Data extracts
- - - - - - -
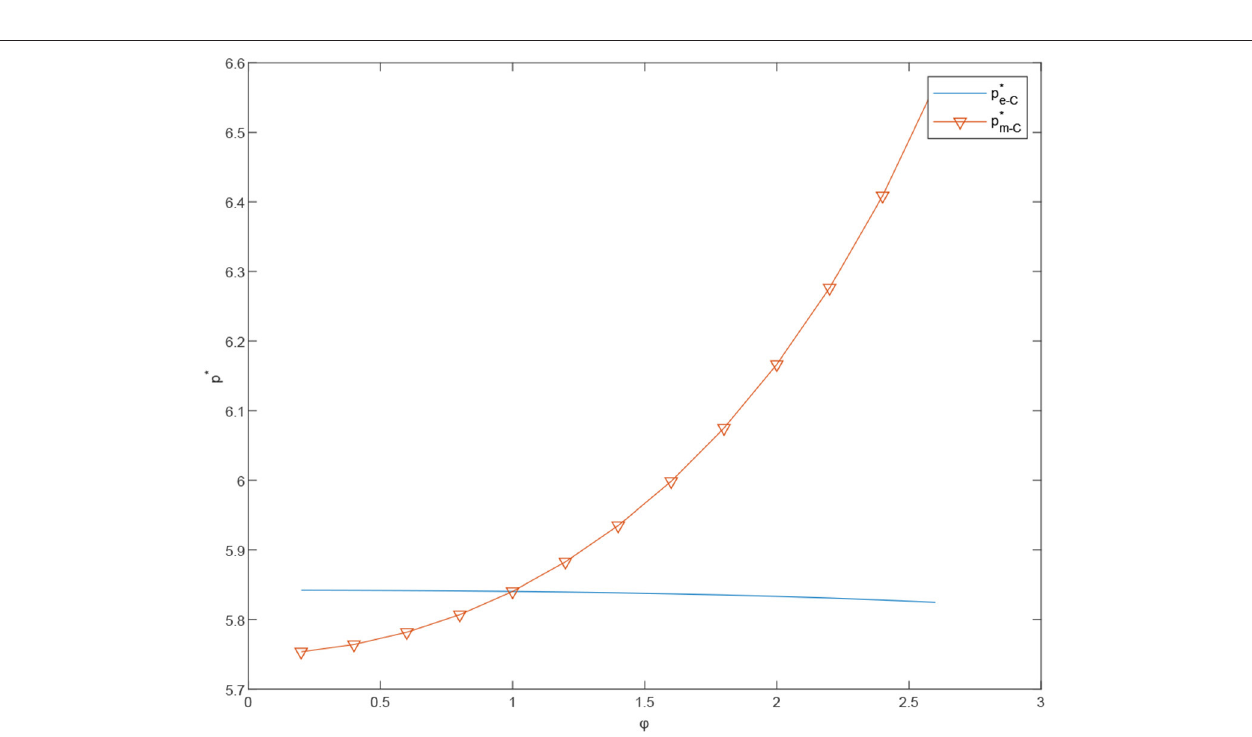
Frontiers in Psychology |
- - - - - - -
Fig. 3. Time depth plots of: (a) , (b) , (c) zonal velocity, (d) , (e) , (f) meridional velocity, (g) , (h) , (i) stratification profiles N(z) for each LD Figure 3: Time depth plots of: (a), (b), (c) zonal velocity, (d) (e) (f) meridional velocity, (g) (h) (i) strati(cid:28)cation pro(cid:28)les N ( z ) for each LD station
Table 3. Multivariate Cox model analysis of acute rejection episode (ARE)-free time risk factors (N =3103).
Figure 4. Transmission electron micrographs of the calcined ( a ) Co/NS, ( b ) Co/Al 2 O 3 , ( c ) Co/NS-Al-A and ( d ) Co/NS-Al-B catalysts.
- - - - - - -
Task to carry out
Taking the records above, retype every line from the one with "Fig. 3. Time" down to the one with "Figure 4. Transmission", exactly and with nothing else.

Response to the task
Fig. 3. Time depth plots of: (a) , (b) , (c) zonal velocity, (d) , (e) , (f) meridional velocity, (g) , (h) , (i) stratification profiles N(z) for each LD Figure 3: Time depth plots of: (a), (b), (c) zonal velocity, (d) (e) (f) meridional velocity, (g) (h) (i) strati(cid:28)cation pro(cid:28)les N ( z ) for each LD station
Table 3. Multivariate Cox model analysis of acute rejection episode (ARE)-free time risk factors (N =3103).
Figure 4. Transmission electron micrographs of the calcined ( a ) Co/NS, ( b ) Co/Al 2 O 3 , ( c ) Co/NS-Al-A and ( d ) Co/NS-Al-B catalysts.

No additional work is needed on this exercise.